▶ **Assignment**:
Copy the records below exactly, starting at the line that contains "For every layout" and ending at the line that contains "slide_number [74, 1023, 426, 1100]"; leave out any pictures.

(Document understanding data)
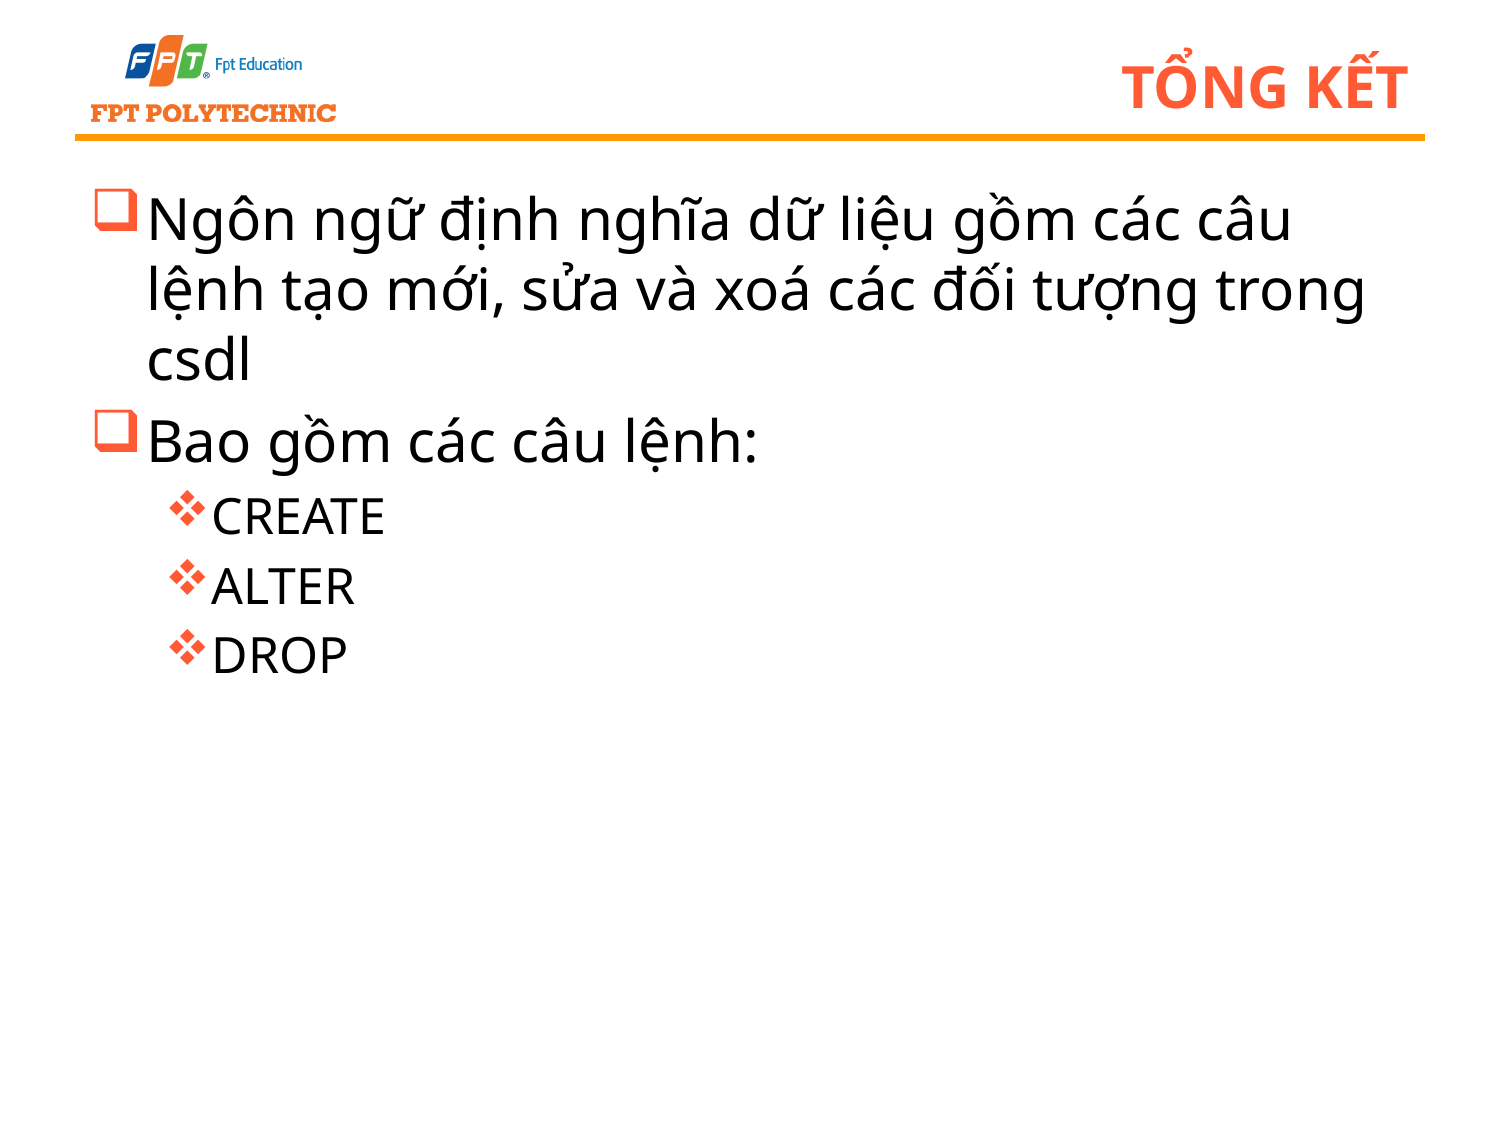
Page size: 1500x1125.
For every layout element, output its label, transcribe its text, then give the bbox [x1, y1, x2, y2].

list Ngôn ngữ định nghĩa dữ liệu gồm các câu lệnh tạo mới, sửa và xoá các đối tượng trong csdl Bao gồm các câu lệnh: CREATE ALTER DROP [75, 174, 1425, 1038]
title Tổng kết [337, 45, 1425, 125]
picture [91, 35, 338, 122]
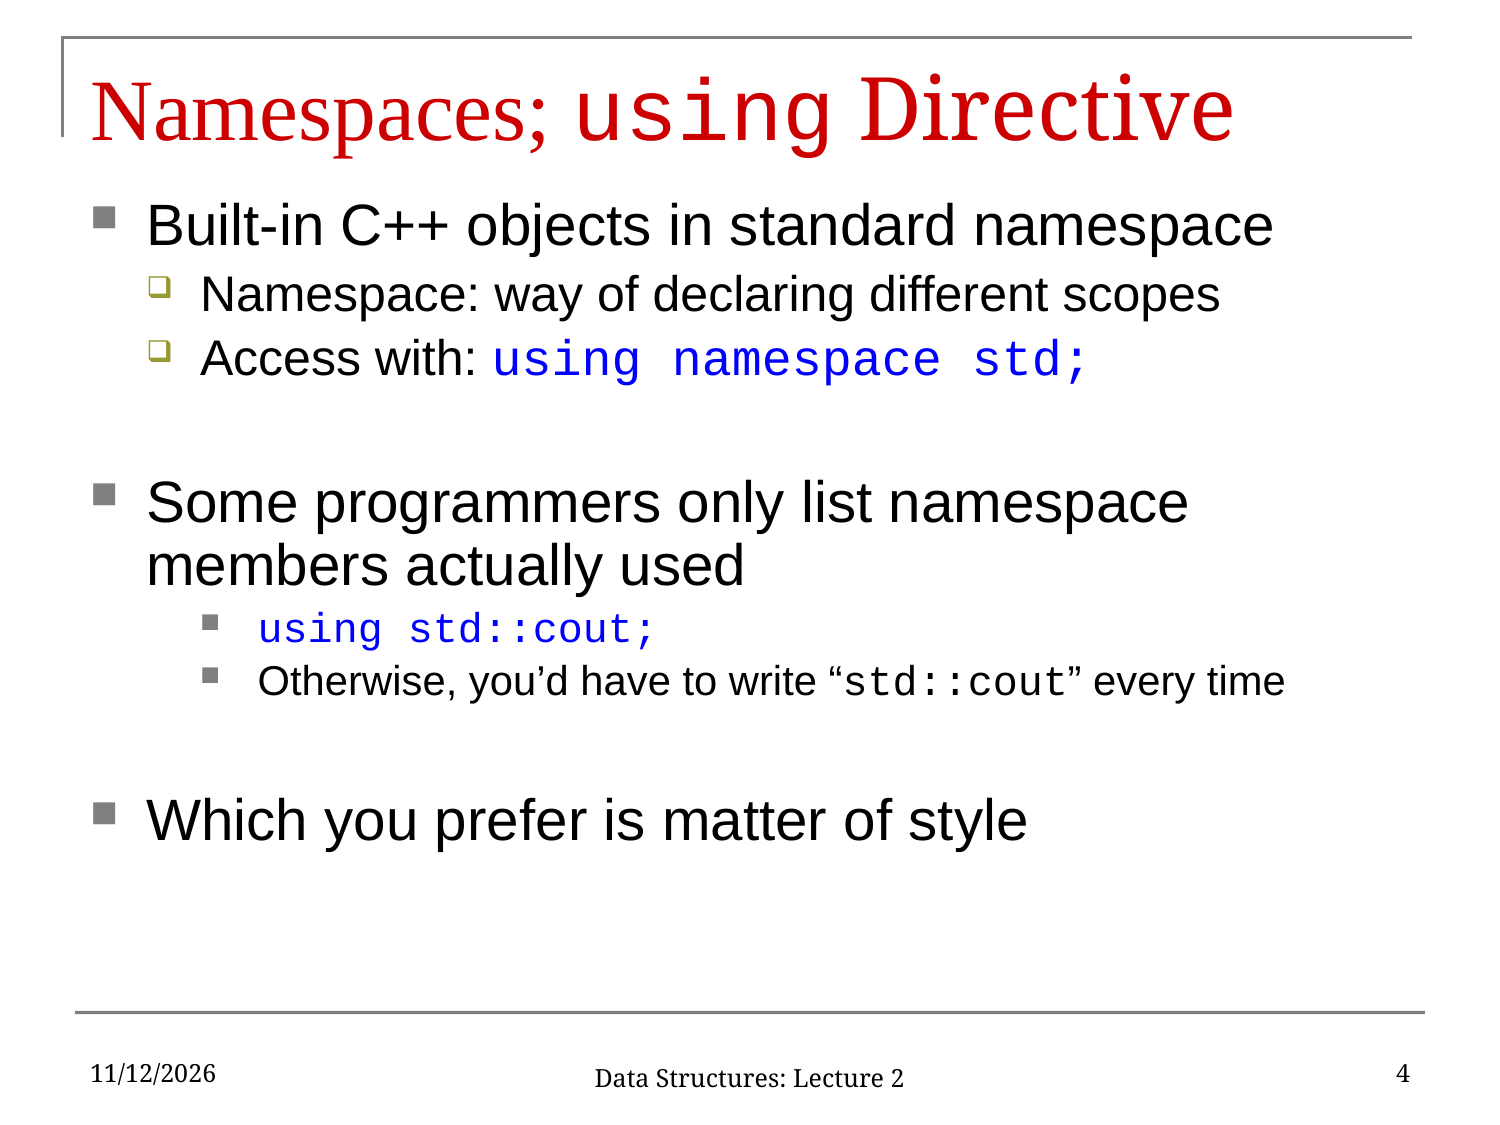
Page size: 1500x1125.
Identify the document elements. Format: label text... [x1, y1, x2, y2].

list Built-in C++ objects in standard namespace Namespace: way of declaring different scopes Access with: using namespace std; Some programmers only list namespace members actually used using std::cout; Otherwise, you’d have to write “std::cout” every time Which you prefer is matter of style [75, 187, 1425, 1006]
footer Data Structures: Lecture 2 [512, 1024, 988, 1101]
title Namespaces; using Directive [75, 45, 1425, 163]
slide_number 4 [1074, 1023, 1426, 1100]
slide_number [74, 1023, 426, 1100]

==

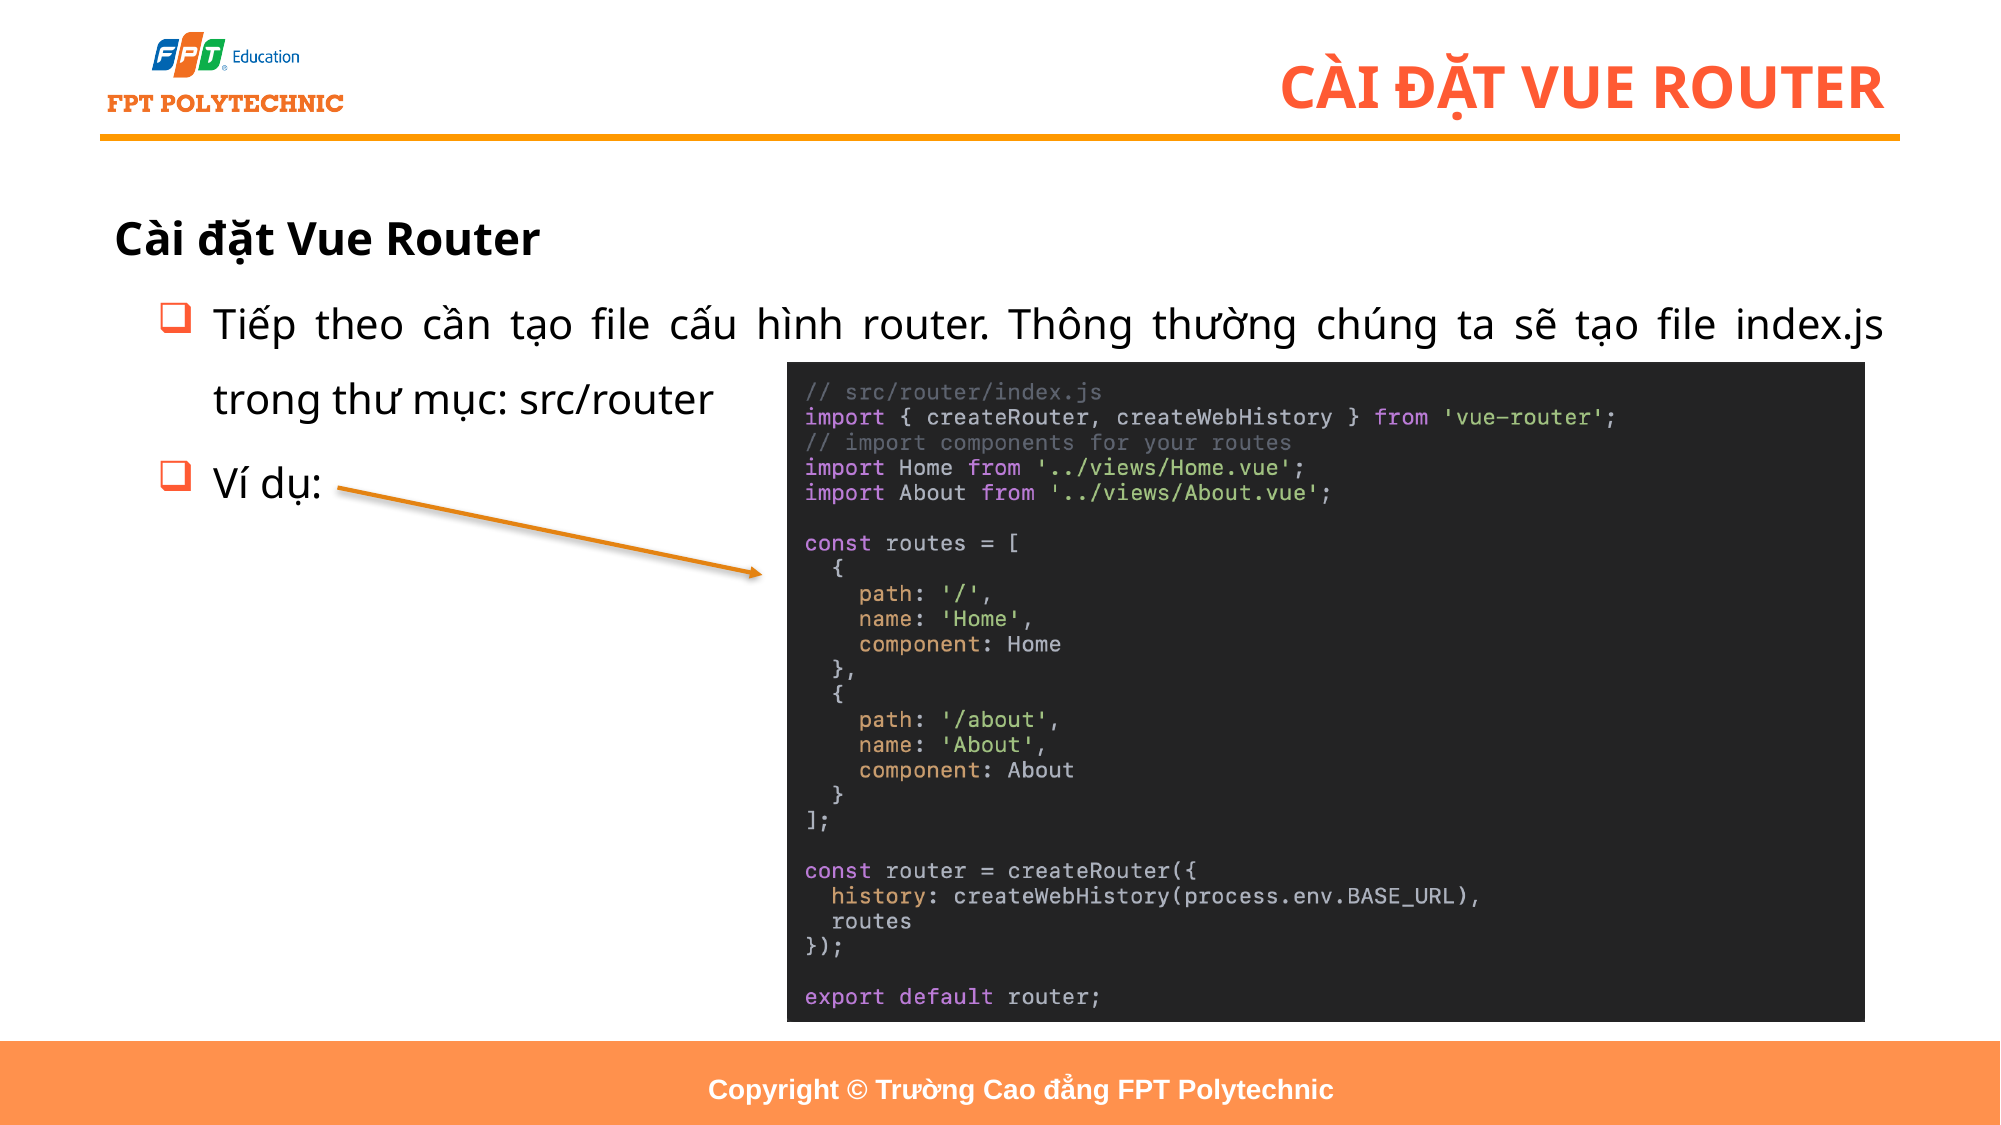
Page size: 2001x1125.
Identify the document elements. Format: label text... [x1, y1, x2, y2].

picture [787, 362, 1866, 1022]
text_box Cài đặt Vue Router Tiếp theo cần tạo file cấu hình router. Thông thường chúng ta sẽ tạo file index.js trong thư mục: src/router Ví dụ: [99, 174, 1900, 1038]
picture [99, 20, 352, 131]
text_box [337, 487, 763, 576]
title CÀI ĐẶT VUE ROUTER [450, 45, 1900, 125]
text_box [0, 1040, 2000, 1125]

▶ **Solution to this exercise**:
For every layout element, output its label, transcribe its text, then give the bbox [x1, y1, x2, y2].

list Ngôn ngữ định nghĩa dữ liệu gồm các câu lệnh tạo mới, sửa và xoá các đối tượng trong csdl Bao gồm các câu lệnh: CREATE ALTER DROP [75, 174, 1425, 1038]
title Tổng kết [337, 45, 1425, 125]
picture [91, 35, 338, 122]
Page size: 1500x1125.
Identify the document elements. Format: label text... [x1, y1, x2, y2].

list Built-in C++ objects in standard namespace Namespace: way of declaring different scopes Access with: using namespace std; Some programmers only list namespace members actually used using std::cout; Otherwise, you’d have to write “std::cout” every time Which you prefer is matter of style [75, 187, 1425, 1006]
footer Data Structures: Lecture 2 [512, 1024, 988, 1101]
title Namespaces; using Directive [75, 45, 1425, 163]
slide_number 4 [1074, 1023, 1426, 1100]
slide_number [74, 1023, 426, 1100]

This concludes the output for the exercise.